* _WHAT TO PRODUCE_
Write out, word for word, the part of the post on Jane Austen's Emma that runs from "The 200th anniversary" to "under her nose.".

* _EXCERPTED PASSAGE_

The Val & Kit Mystery Series

Friday, July 1, 2016

EMMA (Two Hundred Years Later)

The 200th anniversary of the publication of Jane Austen’s novel Emma got us to thinking. As Austen heroines go, Emma is a slight departure. She is not sitting by the window waiting for a prospective husband to ride up and change her family fortunes with a healthy yearly stipend. Instead, she has appointed herself as a sort of regency matchmaker, willing to forgo the undeniable pleasure and stability of marriage that most 19th-century young ladies aspire to.

While Emma is not quite our favorite Austen heroine (we slightly prefer Miss Elizabeth Bennet from Pride and Prejudice for no other reason than her levelheadedness), we admire Emma’s tenacity at what might be considered her modern-day approach to playing Cupid with her friends and acquaintances. She does still, however, carry the Austen gene of not recognizing her own true love even though he is right under her nose.

Patty's granddaughter Emma with Jane Austen's Emma.

Emma’s story was brilliantly retold in the movie Clueless (1995), but even that could do with a little up-to-date tweaking. So, as modern women go, how much easier would Emma’s task have been if she had some 21st-century tools to help her? Tinder comes to mind for the millennials, while Match.com is perhaps more suitable for the baby boomers.

Emma could pack up her parasol, don her white gloves, and sashay off in her empire-waist gown (via Uber, of course) to the nearest Starbucks. She might remove her bonnet, trimmed with flowers, and take out her tiny notebook with its pencil attached by a ribbon, as she flicks through candidates for love on her smartphone. After a suitable length of time devoted to her project, and a delightful caffè mocha or two, she could return home and catch an episode of The Bachelor.

* _INFORMATION SUPPLIED_
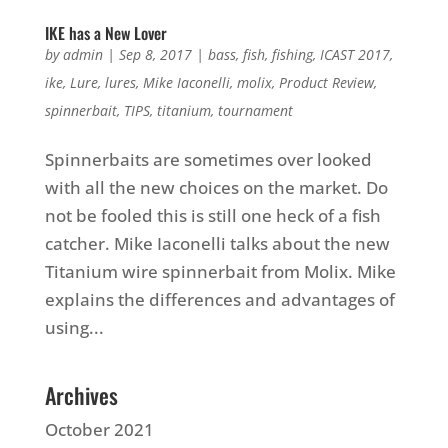
IKE has a New Lover
by
admin
|
Sep 8, 2017
|
bass
,
fish
,
fishing
,
ICAST 2017
,
ike
,
Lure
,
lures
,
Mike Iaconelli
,
molix
,
Product Review
,
spinnerbait
,
TIPS
,
titanium
,
tournament
Spinnerbaits are sometimes over looked
with all the new choices on the market. Do
not be fooled this is still one heck of a fish
catcher. Mike Iaconelli talks about the new
Titanium wire spinnerbait from Molix. Mike
explains the differences and advantages of
using...
Archives
October 2021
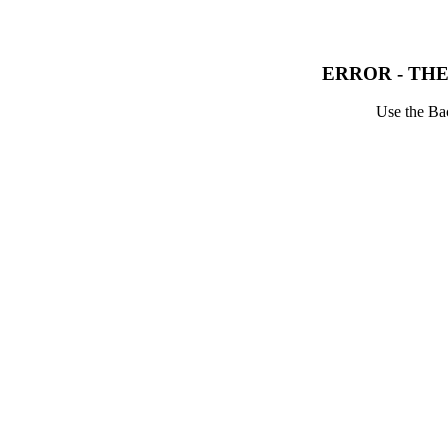
ERROR - THE
Use the Bac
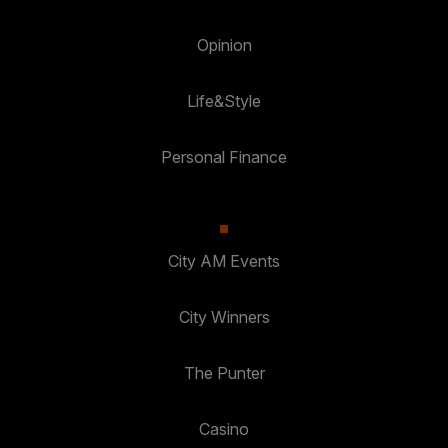
Opinion
Life&Style
Personal Finance
City AM Events
City Winners
The Punter
Casino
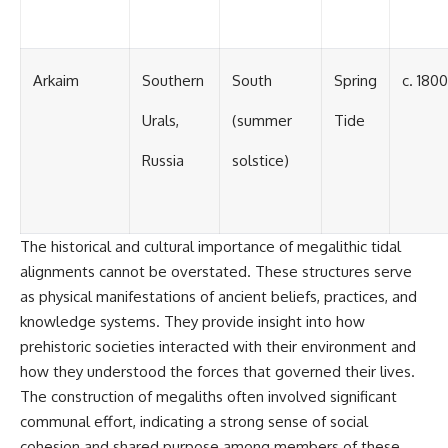
Arkaim
Southern
South
Spring
c. 180
Urals,
(summer
Tide
Russia
solstice)
The historical and cultural importance of megalithic tidal
alignments cannot be overstated. These structures serve
as physical manifestations of ancient beliefs, practices, and
knowledge systems. They provide insight into how
prehistoric societies interacted with their environment and
how they understood the forces that governed their lives.
The construction of megaliths often involved significant
communal effort, indicating a strong sense of social
cohesion and shared purpose among members of these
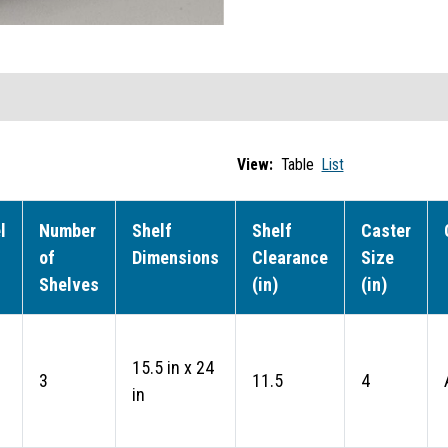
View:
Table
List
l
Number
Shelf
Shelf
Caster
of
Dimensions
Clearance
Size
Shelves
(in)
(in)
15.5 in x 24
3
11.5
4
in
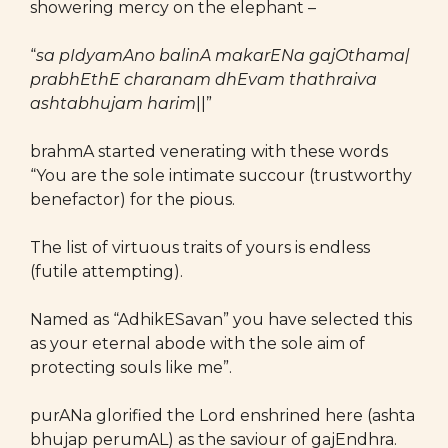
showering mercy on the elephant –
“
sa pIdyamAno balinA makarENa gajOthama|
prabhEthE charanam dhEvam thathraiva
ashtabhujam harim
||”
brahmA started venerating with these words
“You are the sole intimate succour (trustworthy
benefactor) for the pious.
The list of virtuous traits of yours is endless
(futile attempting).
Named as “AdhikESavan” you have selected this
as your eternal abode with the sole aim of
protecting souls like me”.
purANa glorified the Lord enshrined here (ashta
bhujap perumAL) as the saviour of gajEndhra.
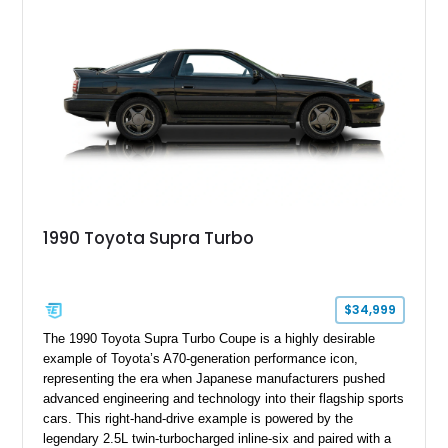
1990 Toyota Supra Turbo
$34,999
The 1990 Toyota Supra Turbo Coupe is a highly desirable
example of Toyota’s A70-generation performance icon,
representing the era when Japanese manufacturers pushed
advanced engineering and technology into their flagship sports
cars. This right-hand-drive example is powered by the
legendary 2.5L twin-turbocharged inline-six and paired with a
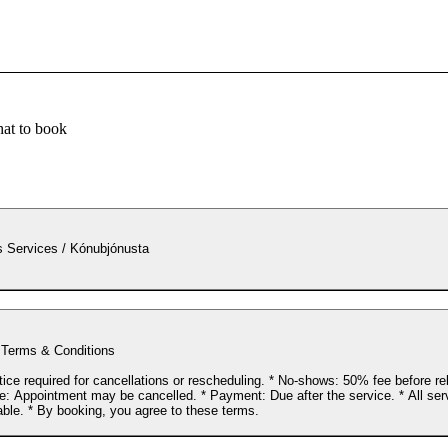
at to book
 Services / Kónubjónusta
 Terms & Conditions
tice required for cancellations or rescheduling. * No-shows: 50% fee before r
te: Appointment may be cancelled. * Payment: Due after the service. * All ser
able. * By booking, you agree to these terms.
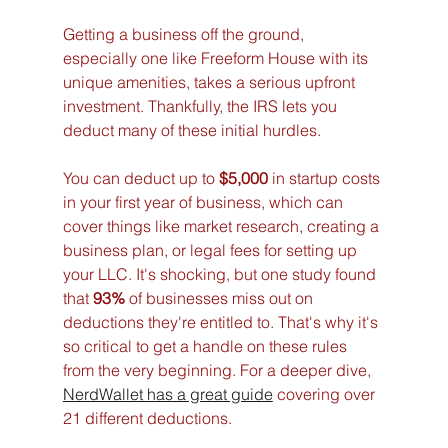
Getting a business off the ground, 
especially one like Freeform House with its 
unique amenities, takes a serious upfront 
investment. Thankfully, the IRS lets you 
deduct many of these initial hurdles.
You can deduct up to 
$5,000
 in startup costs 
in your first year of business, which can 
cover things like market research, creating a 
business plan, or legal fees for setting up 
your LLC. It's shocking, but one study found 
that 
93%
 of businesses miss out on 
deductions they're entitled to. That's why it's 
so critical to get a handle on these rules 
from the very beginning. For a deeper dive, 
NerdWallet has a great guide
 covering over 
21 different deductions.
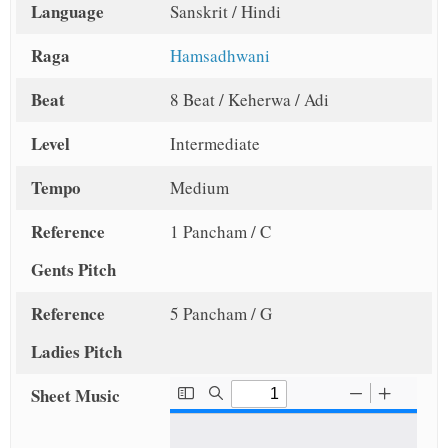
Language
Sanskrit / Hindi
Raga
Hamsadhwani
Beat
8 Beat / Keherwa / Adi
Level
Intermediate
Tempo
Medium
Reference
1 Pancham / C
Gents Pitch
Reference
5 Pancham / G
Ladies Pitch
Sheet Music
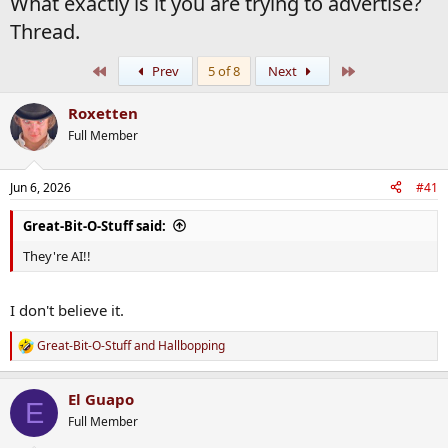
What exactly is it you are trying to advertise?
Thread.
First
Last
Prev
5 of 8
Next
Roxetten
Full Member
Jun 6, 2026
#41
Great-Bit-O-Stuff said:
They're AI!!
I don't believe it.
Great-Bit-O-Stuff
and
Hallbopping
R
e
a
El Guapo
c
E
t
Full Member
i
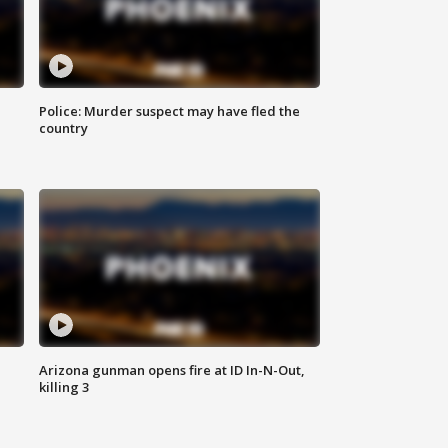
Police: Murder suspect may have fled the
country
Arizona gunman opens fire at ID In-N-Out,
killing 3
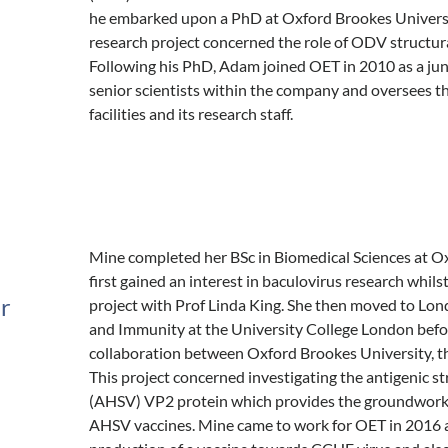
he embarked upon a PhD at Oxford Brookes Universit
research project concerned the role of ODV structural
Following his PhD, Adam joined OET in 2010 as a juni
senior scientists within the company and oversees th
facilities and its research staff.
Mine completed her BSc in Biomedical Sciences at O
first gained an interest in baculovirus research whil
er
project with Prof Linda King. She then moved to Lond
and Immunity at the University College London befor
collaboration between Oxford Brookes University, t
This project concerned investigating the antigenic st
(AHSV) VP2 protein which provides the groundwork 
AHSV vaccines. Mine came to work for OET in 2016 an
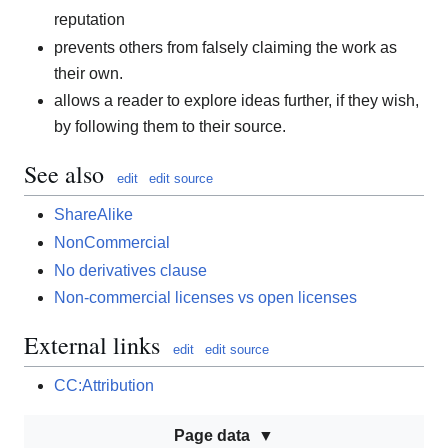
reputation
prevents others from falsely claiming the work as
their own.
allows a reader to explore ideas further, if they wish,
by following them to their source.
See also
edit
edit source
ShareAlike
NonCommercial
No derivatives clause
Non-commercial licenses vs open licenses
External links
edit
edit source
CC:Attribution
Page data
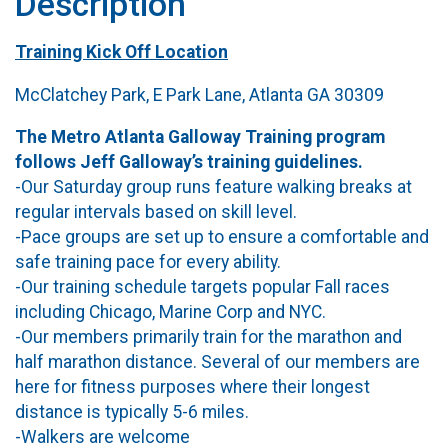
Description
Training Kick Off Location
McClatchey Park, E Park Lane, Atlanta GA 30309
The Metro Atlanta Galloway Training program
follows Jeff Galloway’s training guidelines.
-Our Saturday group runs feature walking breaks at
regular intervals based on skill level.
-Pace groups are set up to ensure a comfortable and
safe training pace for every ability.
-Our training schedule targets popular Fall races
including Chicago, Marine Corp and NYC.
-Our members primarily train for the marathon and
half marathon distance. Several of our members are
here for fitness purposes where their longest
distance is typically 5-6 miles.
-Walkers are welcome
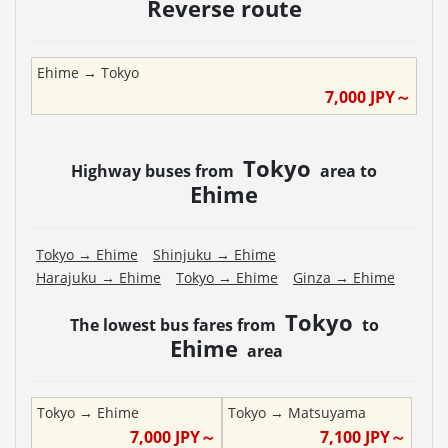
Reverse route
Ehime
→
Tokyo
7,000
JPY～
Tokyo
Highway buses from
area to
Ehime
Tokyo
→
Ehime
Shinjuku
→
Ehime
Harajuku
→
Ehime
Tokyo
→
Ehime
Ginza
→
Ehime
Tokyo
The lowest bus fares from
to
Ehime
area
Tokyo
→
Ehime
Tokyo
→
Matsuyama
7,000
JPY～
7,100
JPY～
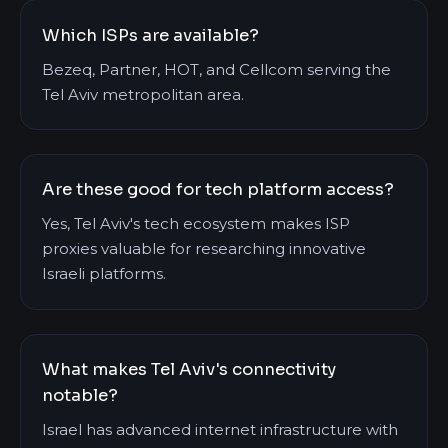
Which ISPs are available?
Bezeq, Partner, HOT, and Cellcom serving the
Tel Aviv metropolitan area.
Are these good for tech platform access?
Yes, Tel Aviv's tech ecosystem makes ISP
proxies valuable for researching innovative
Israeli platforms.
What makes Tel Aviv's connectivity
notable?
Israel has advanced internet infrastructure with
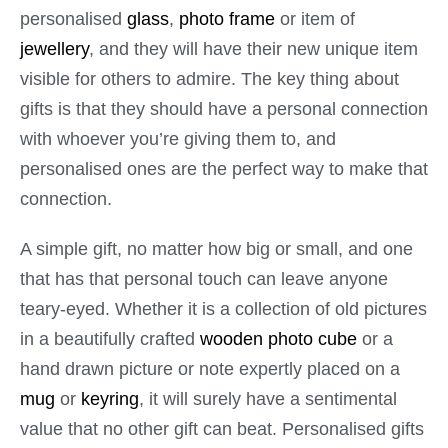
personalised
glass
,
photo frame
or item of
jewellery
, and they will have their new unique item
visible for others to admire. The key thing about
gifts is that they should have a personal connection
with whoever you’re giving them to, and
personalised ones are the perfect way to make that
connection.
A simple gift, no matter how big or small, and one
that has that personal touch can leave anyone
teary-eyed. Whether it is a collection of old pictures
in a beautifully crafted
wooden photo cube
or a
hand drawn picture or note expertly placed on a
mug
or
keyring
, it will surely have a sentimental
value that no other gift can beat. Personalised gifts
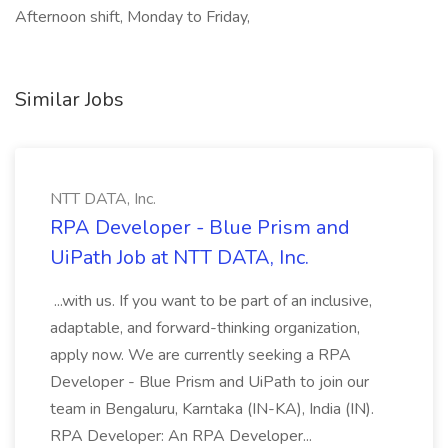
Afternoon shift, Monday to Friday,
Similar Jobs
NTT DATA, Inc.
RPA Developer - Blue Prism and
UiPath Job at NTT DATA, Inc.
...with us. If you want to be part of an inclusive,
adaptable, and forward-thinking organization,
apply now. We are currently seeking a RPA
Developer - Blue Prism and UiPath to join our
team in Bengaluru, Karntaka (IN-KA), India (IN).
RPA Developer: An RPA Developer...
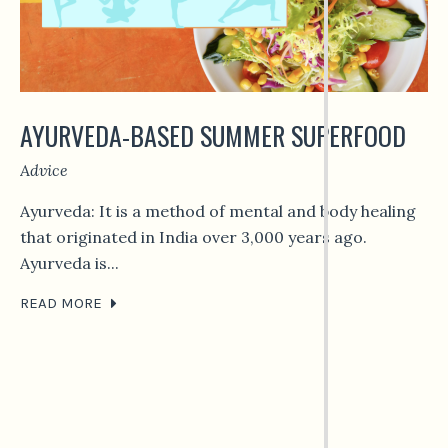
AYURVEDA-BASED SUMMER SUPERFOOD
Advice
Ayurveda: It is a method of mental and body healing
that originated in India over 3,000 years ago.
Ayurveda is...
READ MORE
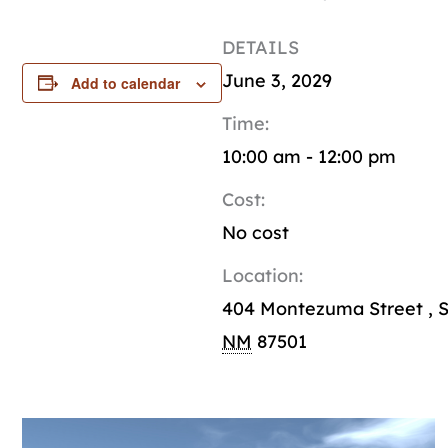
DETAILS
June 3, 2029
Add to calendar
Time:
10:00 am - 12:00 pm
Cost:
No cost
Location:
404 Montezuma Street
,
S
NM
87501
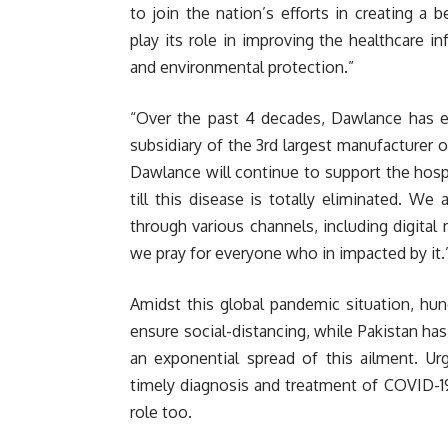
to join the nation’s efforts in creating a 
play its role in improving the healthcare i
and environmental protection.”
“Over the past 4 decades, Dawlance has e
subsidiary of the 3rd largest manufacturer 
Dawlance will continue to support the hosp
till this disease is totally eliminated. We 
through various channels, including digital 
we pray for everyone who in impacted by it
Amidst this global pandemic situation, hun
ensure social-distancing, while Pakistan ha
an exponential spread of this ailment. Ur
timely diagnosis and treatment of COVID-19
role too.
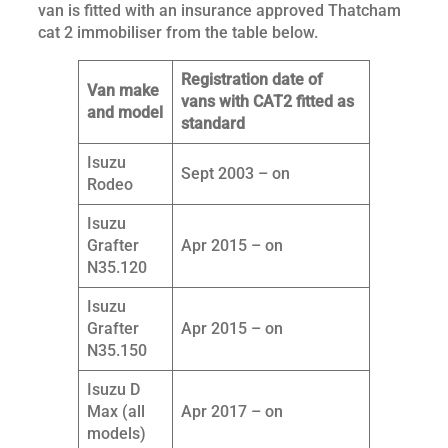
van is fitted with an insurance approved Thatcham
cat 2 immobiliser from the table below.
Registration date of
Van make
vans with CAT2 fitted as
and model
standard
Isuzu
Sept 2003 – on
Rodeo
Isuzu
Grafter
Apr 2015 – on
N35.120
Isuzu
Grafter
Apr 2015 – on
N35.150
Isuzu D
Max (all
Apr 2017 – on
models)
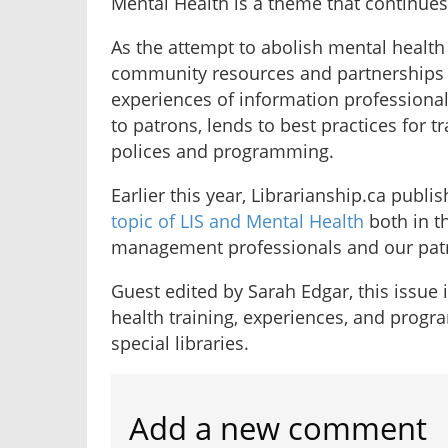
Mental Health is a theme that continues 
As the attempt to abolish mental health
community resources and partnerships g
experiences of information professionals
to patrons, lends to best practices for 
polices and programming.
Earlier this year, Librarianship.ca publi
topic of LIS and Mental Health
both in t
management professionals and our pat
Guest edited by Sarah Edgar, this issue 
health training, experiences, and progr
special libraries.
Add a new comment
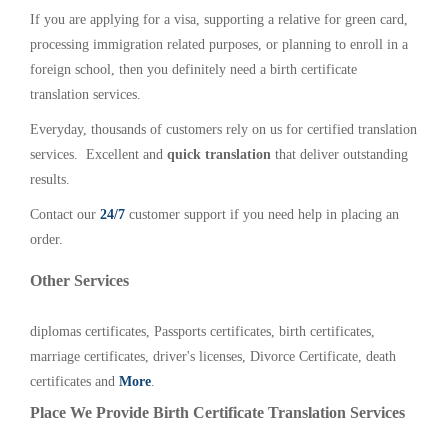
If you are applying for a visa, supporting a relative for green card,
processing immigration related purposes, or planning to enroll in a
foreign school, then you definitely need a birth certificate
translation services.
Everyday, thousands of customers rely on us for certified translation
services. Excellent and
quick translation
that deliver outstanding
results.
Contact our
24/7
customer support if you need help in placing an
order.
Other Services
diplomas certificates, Passports certificates, birth certificates,
marriage certificates, driver's licenses, Divorce Certificate, death
certificates and
More
.
Place We Provide Birth Certificate Translation Services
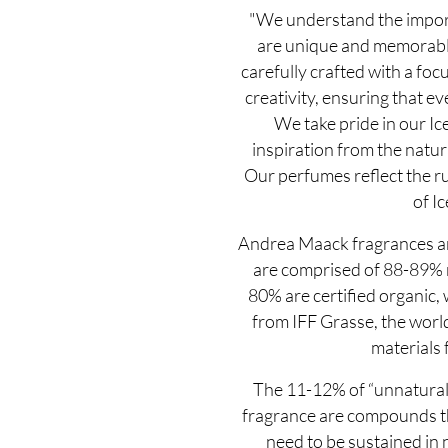
"We understand the import
are unique and memorable
carefully crafted with a focu
creativity, ensuring that eve
We take pride in our Ic
inspiration from the natur
Our perfumes reflect the r
of Ic
Andrea Maack fragrances ar
are comprised of 88-89% n
80% are certified organic,
from IFF Grasse, the world
materials 
The 11-12% of “unnatural”
fragrance are compounds the
need to be sustained in n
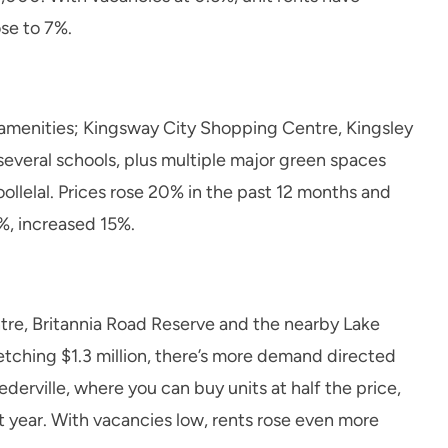
ose to 7%.
nd amenities; Kingsway City Shopping Centre, Kingsley
 several schools, plus multiple major green spaces
ollelal. Prices rose 20% in the past 12 months and
5%, increased 15%.
ntre, Britannia Road Reserve and the nearby Lake
ching $1.3 million, there’s more demand directed
derville, where you can buy units at half the price,
st year. With vacancies low, rents rose even more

* _ANSWER_
The 200th anniversary of the publication of Jane Austen’s novel Emma got us to thinking. As Austen heroines go, Emma is a slight departure. She is not sitting by the window waiting for a prospective husband to ride up and change her family fortunes with a healthy yearly stipend. Instead, she has appointed herself as a sort of regency matchmaker, willing to forgo the undeniable pleasure and stability of marriage that most 19th-century young ladies aspire to.

While Emma is not quite our favorite Austen heroine (we slightly prefer Miss Elizabeth Bennet from Pride and Prejudice for no other reason than her levelheadedness), we admire Emma’s tenacity at what might be considered her modern-day approach to playing Cupid with her friends and acquaintances. She does still, however, carry the Austen gene of not recognizing her own true love even though he is right under her nose.